22. The above description is neither a cynical musing nor hyperbole. The observations constitute a dead accurate and objective description of documented events that have transpired to date in the BOA’s Receivership. In order to ensure absolute clarity for the court, the positions described is contrasted based upon the surreal parallax views of a deceitful and corrupted Receivership, versus reality which these actors will be forced to eventually face.

23. The undersigned Defendant has worked around the clock to bring

about the evidence in support of each of the foregoing allegation. In addition, the court will be provided evidence of several additional acts far greater that what is described herein including, “clear and convincing evidence that these actor intentionally, and with reckless disregard for the truth perpetuated fraud on the honorable Judge Schemer so repeated, so vagarious as to their bad faith and corrupt motives, to the point that the court became prejudice in adjudicating this action.

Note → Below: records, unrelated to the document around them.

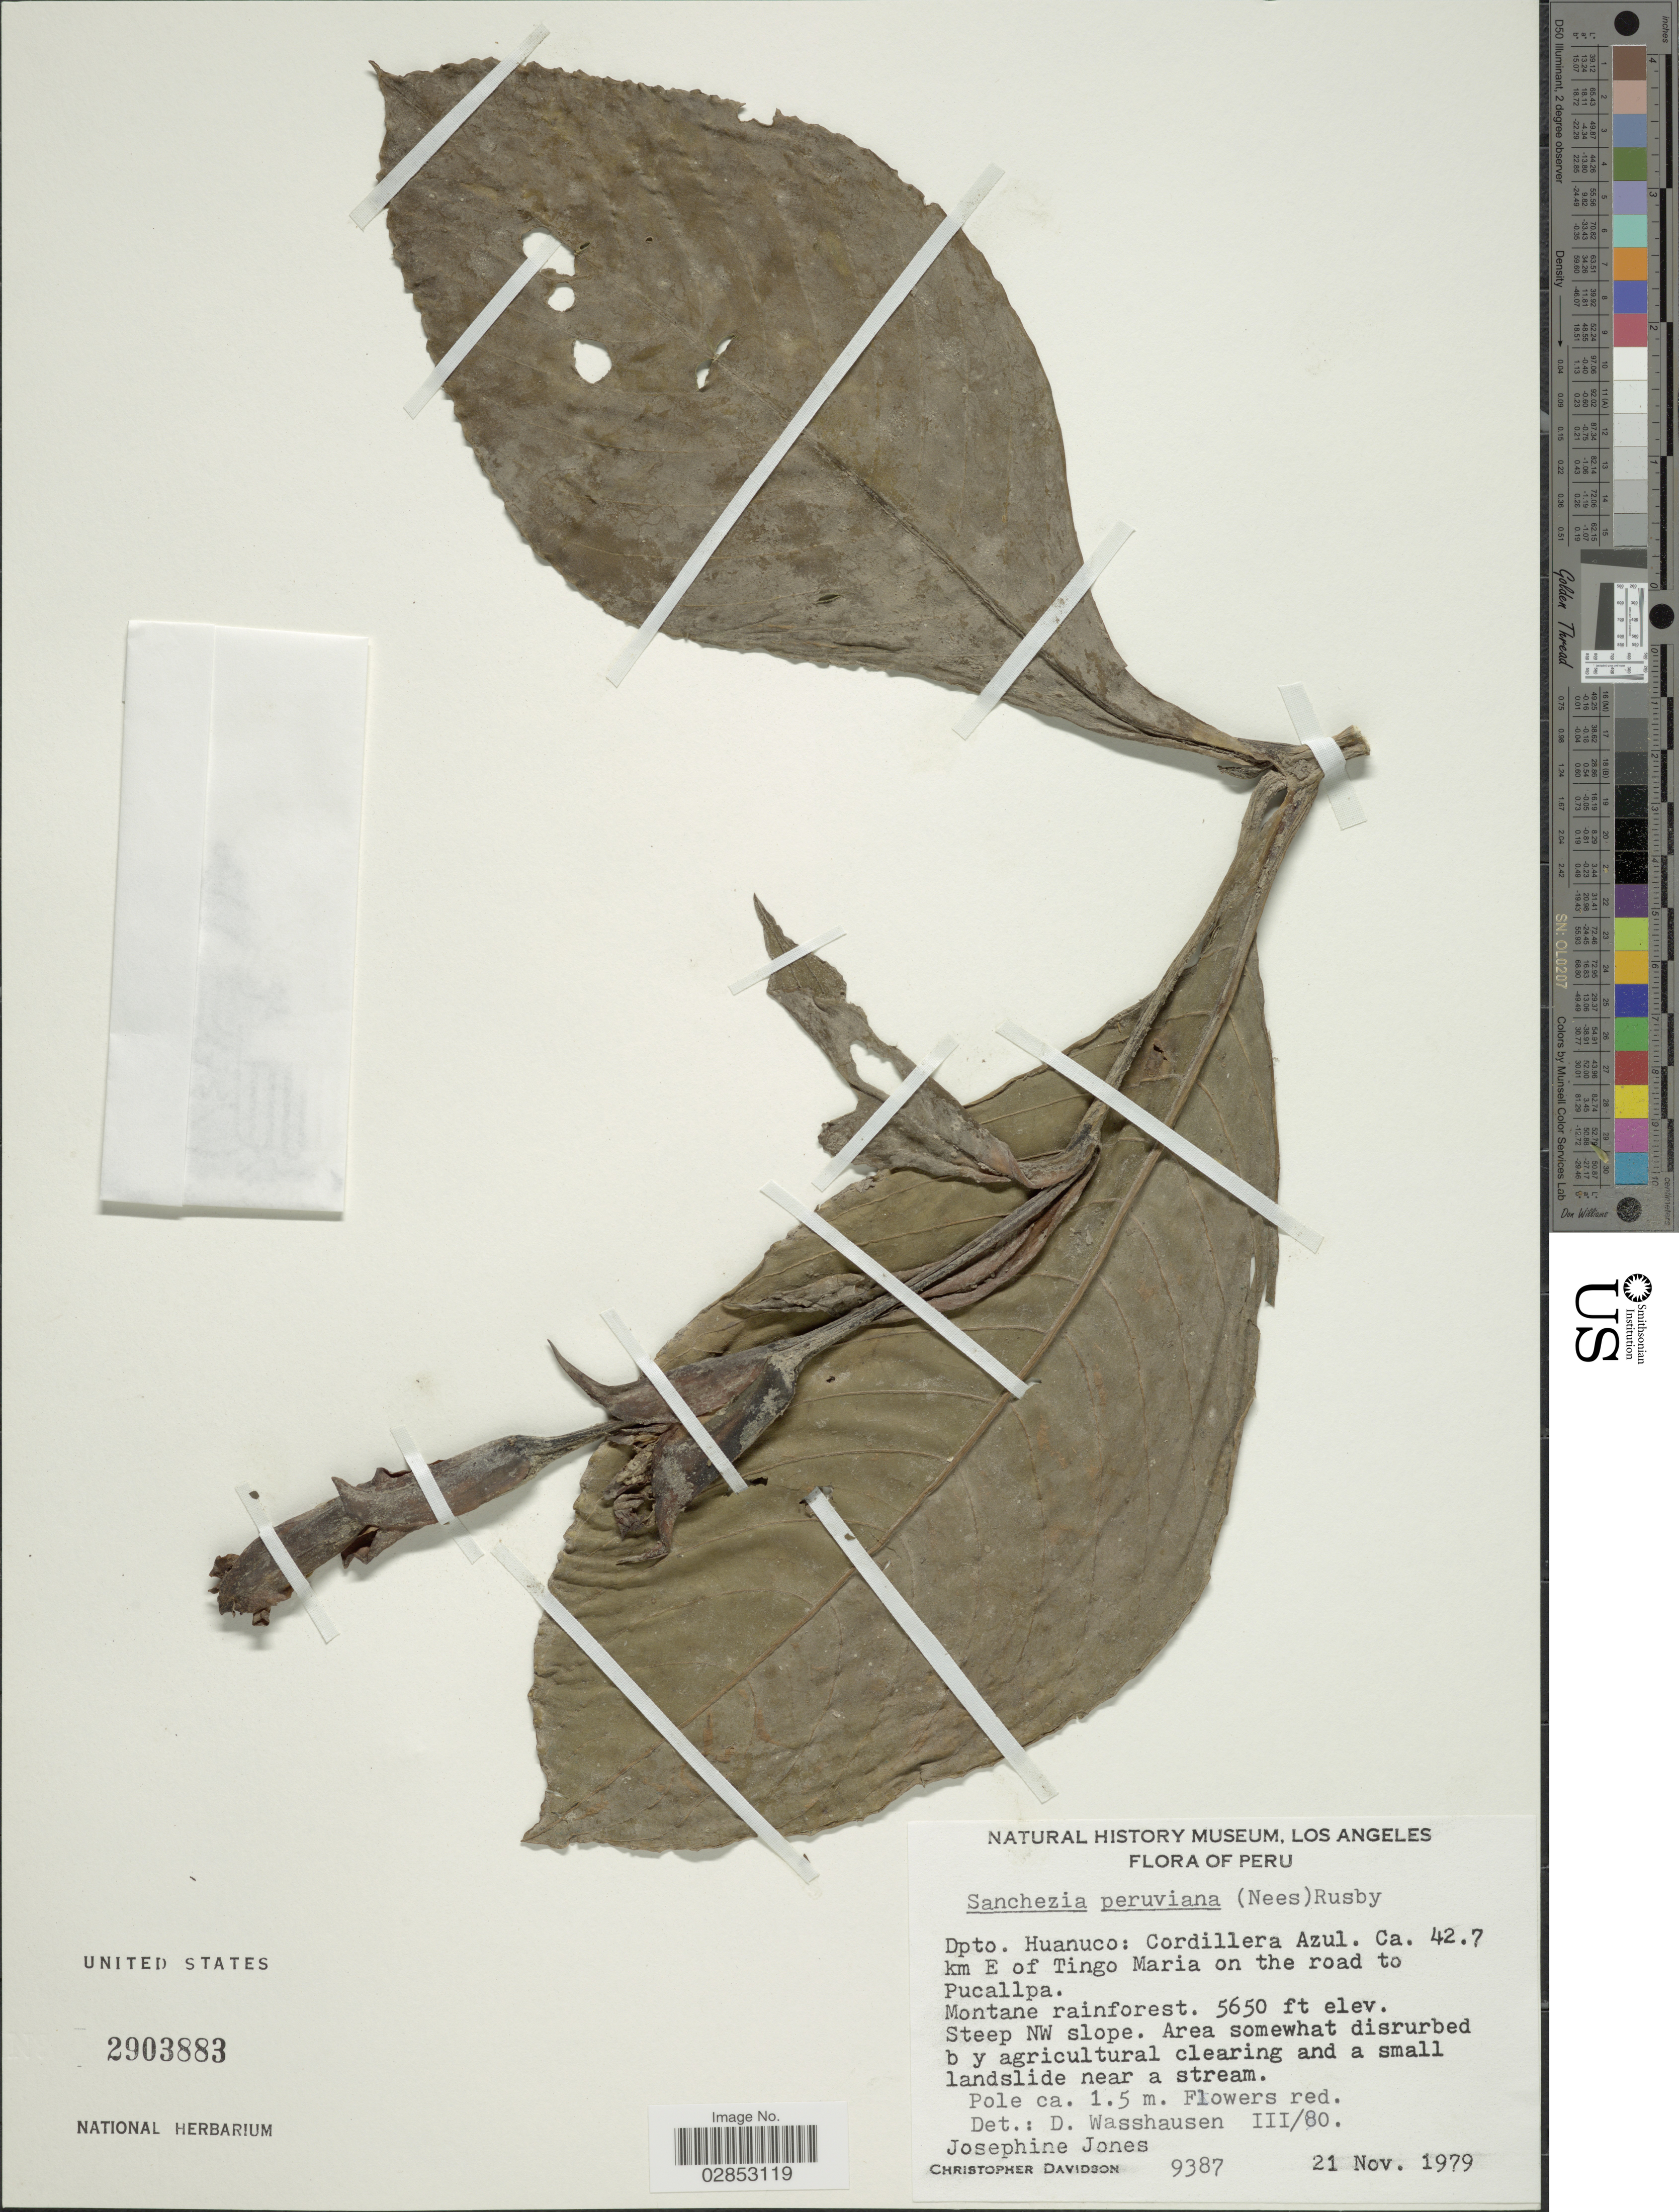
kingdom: Plantae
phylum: Tracheophyta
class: Magnoliopsida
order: Lamiales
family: Acanthaceae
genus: Sanchezia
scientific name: Sanchezia oblonga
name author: Ruiz & Pav.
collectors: C. Davidson & J. Jones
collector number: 9387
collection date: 1979-11-21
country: Peru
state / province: Huánuco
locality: Dpto. Huanuco: Cordillera Azul. Ca. 42.7 km E of Tingo Maria on the road to Pucallpa.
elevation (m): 1722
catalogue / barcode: US 2903883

24. The undersigned does not seek any financial restitution, rather

criminal prosecution against the perpetrators should the court find that these actors are guilty of malicious attempts to subvert the administration of justice, and commit fraud on the very institution they seek protection from their odious conduct. No fraud is more odious than an attempt to subvert administration of justice Hazel-Atlas Glass co. v, Hartford-Empire Co. 322 U.S 238 (1944).

WHEREFORE: Based on the clear and convincing evidence described herein above, the undersigned Defendant respectfully request that this court find:

a. Appoint an independent examiner to investigate the conduct of the Receiver and provide the court with his findings.

b. Enter an order to disqualify the Receiver and his counsel for intentional omission of their monumental conflict.